The first discussion topic asked the attendees to       compare their feelings a month ago to the present day. Many participant voiced their discontent and anxiousness for not only the results of the election, but also how the outcome will influence American morale. One participant stated, “I am fearful for myself, my family, and my friends regardless of the outcome; this is not a fear that will dissipate even after the election.” McKittrick responded by acknowledging that “… most of our expectations will not be met, no matter where you politically stand.”

The next few discussion topics focused on the present condition of the community. Rago-Craft asked attendees their methods of taking care of themselves amidst such a stressful time. For a few, the act of unplugging from social media and other news outlets helped relieve some of the constant worry. Others attendees felt more at ease when they reached out to friends and family to “process the information together,” explained one participant.

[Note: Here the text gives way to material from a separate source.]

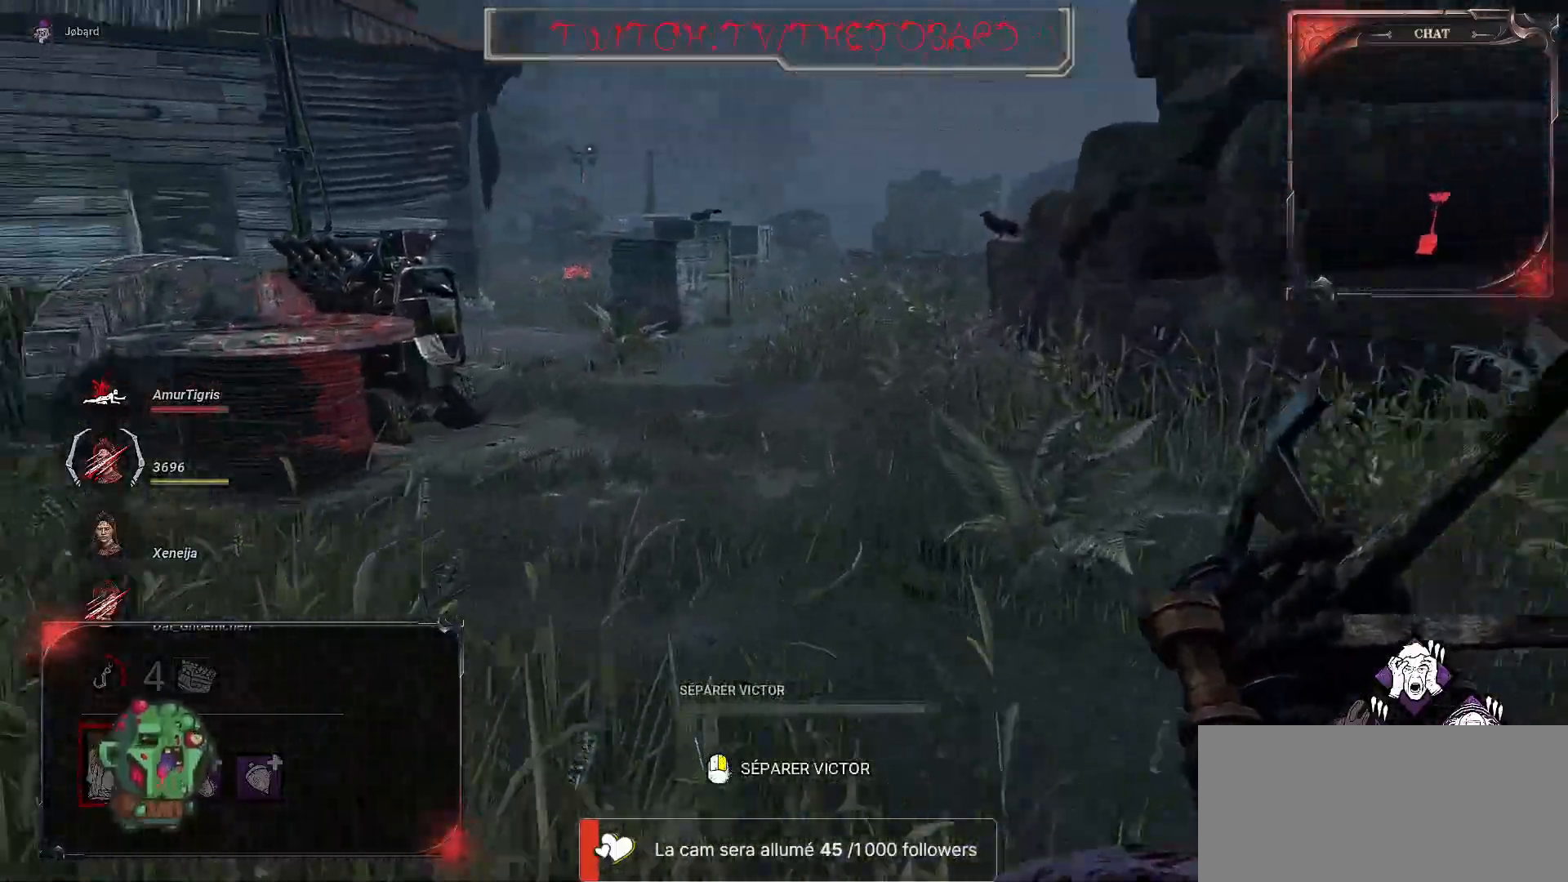
{"keys": ["z"], "mouse": [], "events": []}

“There is a silver-lining to every bleak situation,” Rago-Craft said. “The civic turnout and engagement as a result of this election is outstanding.”

The following question asked the ways attendees’ cared for those within their own circles. “I did my best this past week to relieve my students of unnecessary classwork,” a faculty member stated, recognizing how the election may personally affect her students. Other attendees stated that checking in on others was helpful for their own well-being.

“Checking in on people whose voices are not necessarily heard on a macro level allow us to take personal anxious energy and make it productive,” McKittrick said.

Leading up to the end of the discussion, Rago-Craft asked the group “what they need right now.” “I need a break from technology;” Stojanov replied. This sentiment was shared by a majority of the attendees, as participants compared what they needed to what they were actually doing.

To conclude the meeting, Rago-Craft urged the attendees to reflect and contemplate on one last question: “Regardless of who wins or has won the election, what will I do, and who will I be, relating to my relationship with others?”